_Written problem_:
Render every line of the items below as a numbered list, omitting blank lines and leaving the pictures out of your answer.

___ Data for this task

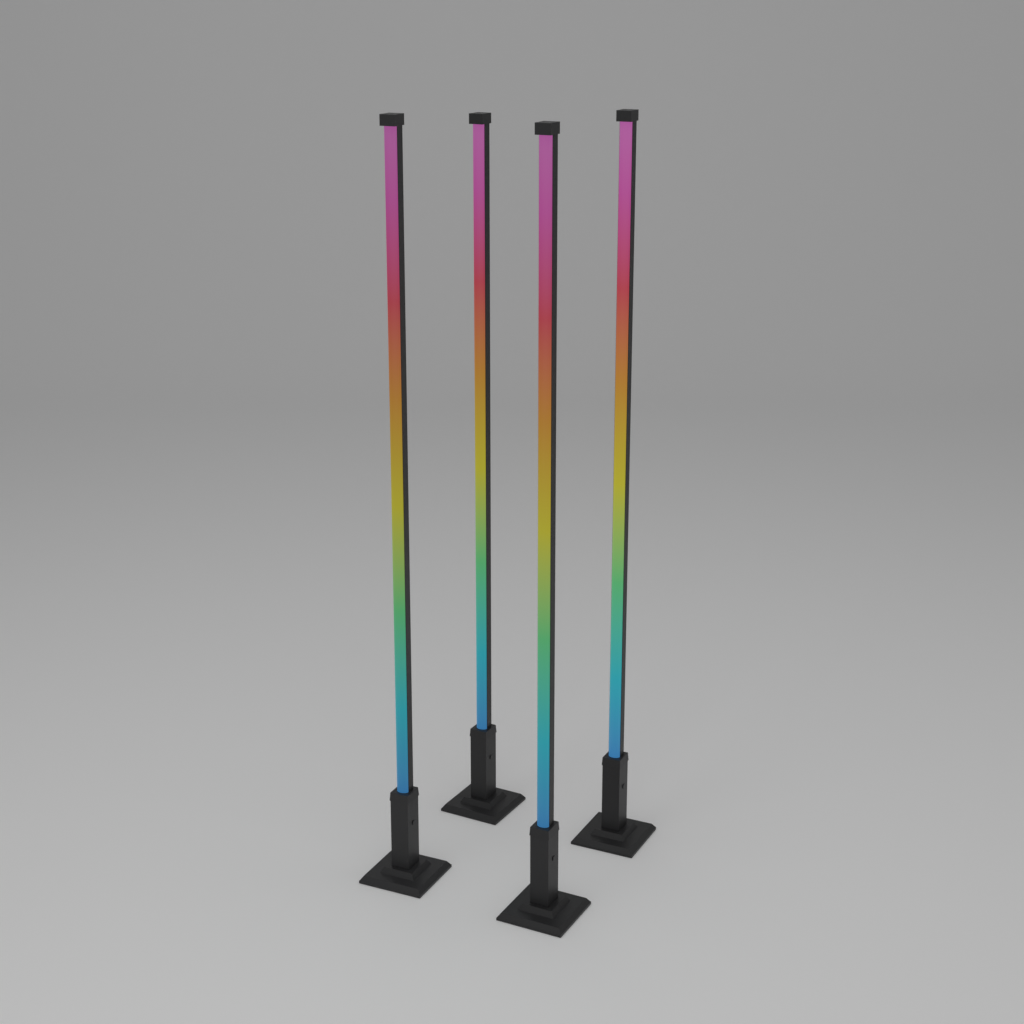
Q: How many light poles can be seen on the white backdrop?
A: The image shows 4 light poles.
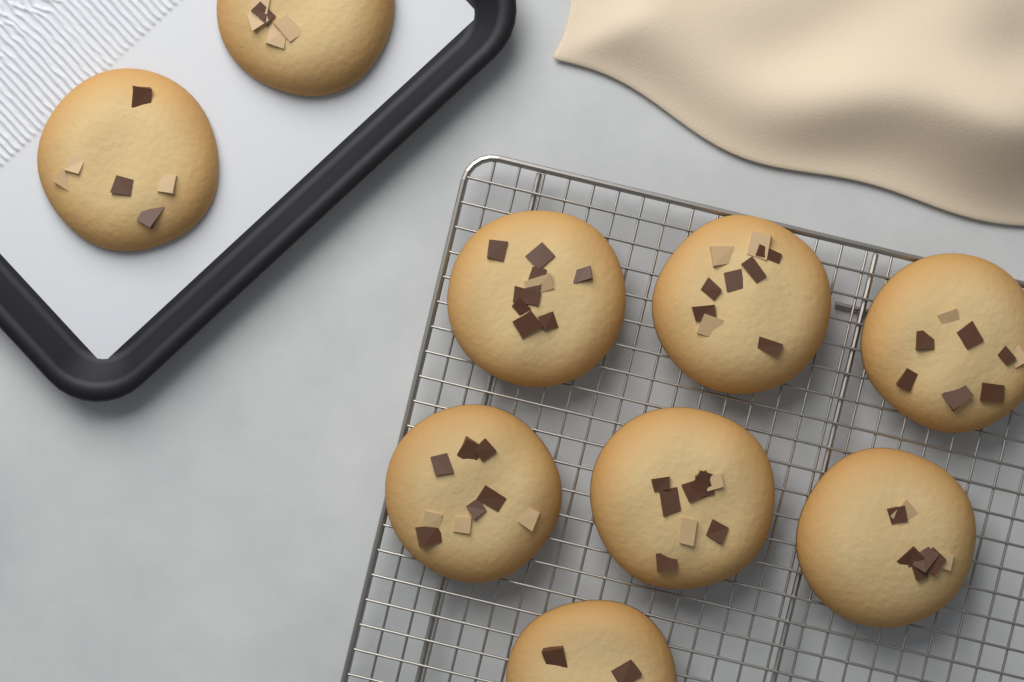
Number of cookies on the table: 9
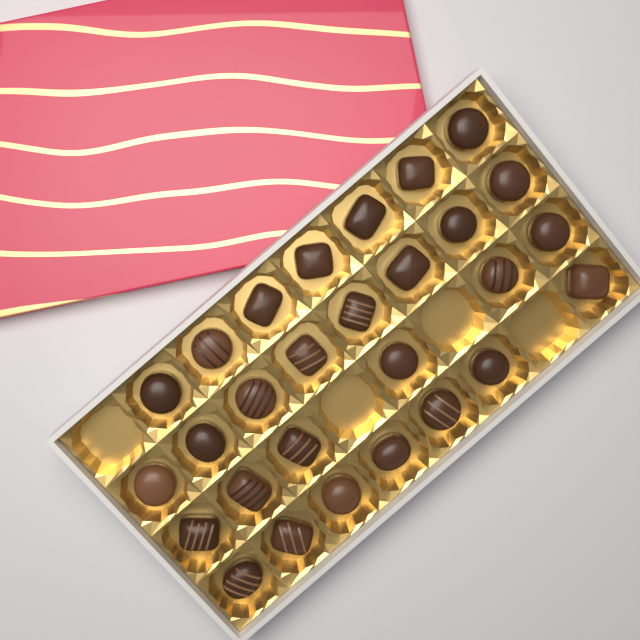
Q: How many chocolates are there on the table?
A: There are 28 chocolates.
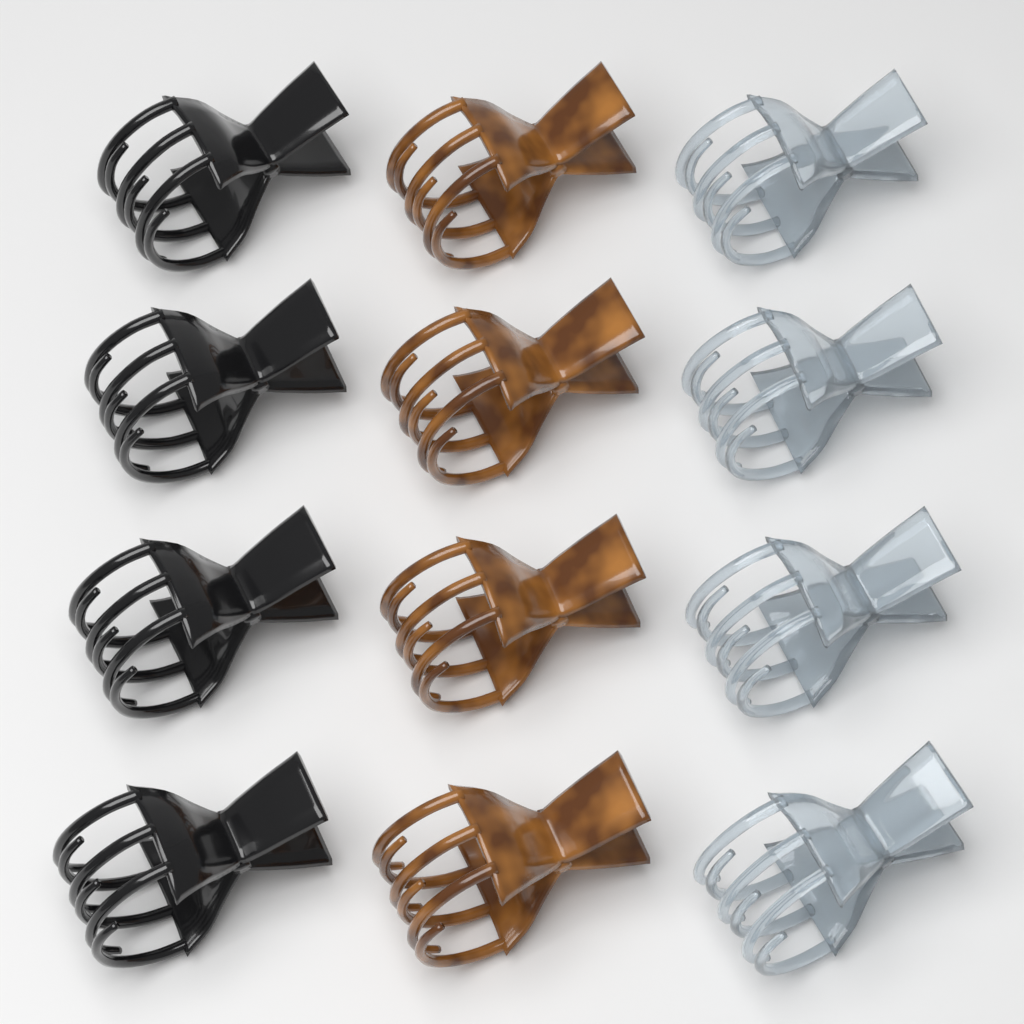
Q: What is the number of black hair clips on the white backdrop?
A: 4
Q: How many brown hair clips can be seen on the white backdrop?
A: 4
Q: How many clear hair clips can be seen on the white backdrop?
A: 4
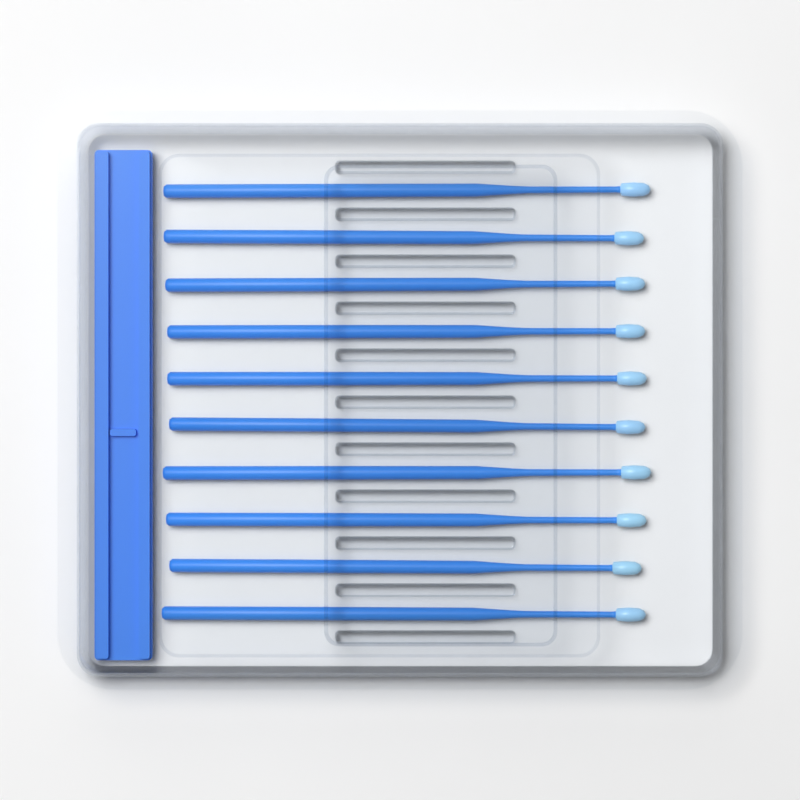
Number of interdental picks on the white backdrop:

______

_In response_:
1. Q: How many light poles can be seen on the white backdrop?
2. A: The image shows 4 light poles.
3. Number of cookies on the table: 9
4. Q: How many chocolates are there on the table?
5. A: There are 28 chocolates.
6. Q: What is the number of black hair clips on the white backdrop?
7. A: 4
8. Q: How many brown hair clips can be seen on the white backdrop?
9. A: 4
10. Q: How many clear hair clips can be seen on the white backdrop?
11. A: 4
12. Number of interdental picks on the white backdrop:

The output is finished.